◆ **Excerpted passage**:
★ ★ ★ ★ ★

However, Limb sounding data from spaceborne DASH interferometers are typically processed using the onion-peeling inversion method, which has the disadvantage of propagating errors layer by layer. Phase distortions can result in errors that are more severe than those of ground-based DASH interferometers. This paper starts from theoretical derivation and extends the phase distortion correction method proposed by Wei et al.^[14] for ground-based DASH interferometers to the correction of phase distortion in spaceborne DASH interferometers, through theoretical analysis and numerical simulations, we thoroughly analyze the process of distortion correction for spaceborne DASH interferometers.

The DASH interferometer improves upon the MI by substituting the mirrors at the ends of its two arms with diffraction gratings. In one of the arms, an additional optical path difference is introduced to augment the sensitivity of phase measurements. The principle diagram of the DASH interferometer is illustrated in Fig. 1.

The incoming radiation undergoes division into two coherent wavefronts by a beam splitter. Subsequently, after reflection from diffraction gratings, these wavefronts reunite on the detector, creating a Fizeau fringe pattern. Unlike the Spatial Heterodyne Interferometer, where the zero optical path difference point is at the center of the detector, DASH shifts to a specific position on one side^[8]. For a ground-based DASH interferometer, the interference pattern recorded at position $x$ can be expressed as

$ I(x) = \int_0^\infty B (\sigma )\left\{ {1 + \cos \left[ {2{\text{π}} \left( {fx + 2\sigma \Delta d} \right)} \right]} \right\} {\rm d} \sigma \quad,$ (1)

where $x$ represents the position along the horizontal axis of the detector, $ B(\sigma ) $ is the observed spectral density, $\sigma $ is the central wavenumber of the emission line, $\Delta d$ denotes the offset in one arm of the interferometer, and $f$ signifies the spatial frequency. The spatial frequency can be calculated by

$ f = 4\tan {\theta _{\rm L}}\left( {\sigma - {\sigma _{\rm L}}} \right) \quad,$ (2)

★ ★ ★ ★ ★

◆ **Tasks to carry out**:
a) According to the DASH interferometer passage, why can phase distortions cause more severe errors in spaceborne DASH interferometers than in ground-based ones? Answer in one to three sentences.
b) In the DASH interferometer passage, what replaces the mirrors at the ends of the MI's two arms?
c) Write a continuation of the DASH interferometer passage, starting from its last line.
The records aren't needed for this work.

◆ **Extracted records**:
★ ★ ★ ★ ★

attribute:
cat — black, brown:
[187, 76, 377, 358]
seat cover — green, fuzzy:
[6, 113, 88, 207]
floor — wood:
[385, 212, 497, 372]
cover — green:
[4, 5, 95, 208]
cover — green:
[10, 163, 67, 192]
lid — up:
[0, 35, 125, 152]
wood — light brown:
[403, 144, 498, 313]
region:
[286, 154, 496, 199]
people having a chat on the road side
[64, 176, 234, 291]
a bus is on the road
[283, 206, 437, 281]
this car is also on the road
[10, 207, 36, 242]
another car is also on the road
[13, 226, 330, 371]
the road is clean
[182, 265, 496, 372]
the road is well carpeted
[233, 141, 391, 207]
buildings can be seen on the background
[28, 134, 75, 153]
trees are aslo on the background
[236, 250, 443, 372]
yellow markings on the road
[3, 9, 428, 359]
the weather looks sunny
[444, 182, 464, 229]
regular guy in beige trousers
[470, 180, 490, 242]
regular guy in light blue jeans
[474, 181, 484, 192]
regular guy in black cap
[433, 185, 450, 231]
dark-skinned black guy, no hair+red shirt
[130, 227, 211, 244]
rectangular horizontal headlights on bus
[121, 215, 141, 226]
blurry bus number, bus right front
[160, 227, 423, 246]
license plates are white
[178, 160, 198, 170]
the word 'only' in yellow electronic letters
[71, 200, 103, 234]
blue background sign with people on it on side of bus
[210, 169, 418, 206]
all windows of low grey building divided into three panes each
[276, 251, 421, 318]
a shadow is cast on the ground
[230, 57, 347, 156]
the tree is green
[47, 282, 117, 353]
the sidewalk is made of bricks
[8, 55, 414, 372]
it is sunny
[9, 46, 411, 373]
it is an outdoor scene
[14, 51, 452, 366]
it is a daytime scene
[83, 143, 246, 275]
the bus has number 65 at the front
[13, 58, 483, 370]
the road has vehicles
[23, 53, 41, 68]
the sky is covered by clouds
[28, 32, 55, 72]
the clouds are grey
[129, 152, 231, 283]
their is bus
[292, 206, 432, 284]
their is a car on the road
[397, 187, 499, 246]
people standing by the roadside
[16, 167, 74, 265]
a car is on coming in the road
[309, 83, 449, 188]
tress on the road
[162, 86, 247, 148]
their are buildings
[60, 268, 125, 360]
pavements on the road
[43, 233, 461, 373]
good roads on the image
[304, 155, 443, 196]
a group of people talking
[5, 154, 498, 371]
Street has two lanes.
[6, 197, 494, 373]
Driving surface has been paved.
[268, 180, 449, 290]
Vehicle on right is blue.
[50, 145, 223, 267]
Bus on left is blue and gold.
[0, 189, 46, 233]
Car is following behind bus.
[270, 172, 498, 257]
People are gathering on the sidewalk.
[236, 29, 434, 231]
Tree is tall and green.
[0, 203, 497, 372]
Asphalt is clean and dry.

★ ★ ★ ★ ★

◆ **Task answers**:
a) Limb sounding data from spaceborne DASH interferometers are usually processed with the onion-peeling inversion method, which propagates errors layer by layer. As a result, phase distortions can produce errors more severe than those of ground-based DASH interferometers.

b) Diffraction gratings.

c)
where ${\theta _{\rm L}}$ represents the Littrow angle, and ${\sigma _{\rm L}}$ is the Littrow wavenumber. The impact of neutral wind manifests as a Doppler shift in the spectrum, $B(\sigma )$, which transforms into a phase shift in the interferogram $I(x)$ after modulation through the interferometer. Determining the Doppler velocity requires establishing the phase of the interferogram. This involves performing a Fourier transform on the interferogram, isolating the target spectrum through a window function, applying an inverse Fourier transform to the isolated spectrum to obtain a complex interferogram, and subsequently executing operations such as taking the ratio of the imaginary part to the real part, inverse tangent, and phase unwrapping to obtain the phase of the interferogram. To calculate the phase shift, it is essential to determine the phase difference between two interferograms—one with Doppler shift and one without Doppler shift. The relationship between the phase difference and the Doppler velocity is

$ \Delta \phi = \frac{{2{\text{π}} D}}{{\lambda c}}v\quad, $ (3)

where $\Delta \phi $ is the phase shift, $D$ is the optical path difference, $v$ is the wind speed, $\lambda $ is the rest wavelength of the emission line, and $c$ is the speed of light.

Eq. (1) delineates the interferogram expression derived from the ground-based DASH interferometer. However, within the Earth's atmosphere, each layer exhibits distinct wind, temperatures, and volume emission rates (VER). The spaceborne DASH interferometer operates in orbit at an altitude of approximately 500 km, employing limb sounding mode to observe the target atmospheric layer. Each pixel along a detector row is treated as a line of sight (LOS), encompassing contributions from various atmospheric layers. The limb-sounding configuration of the spaceborne DASH interferometer is depicted in Fig. 2.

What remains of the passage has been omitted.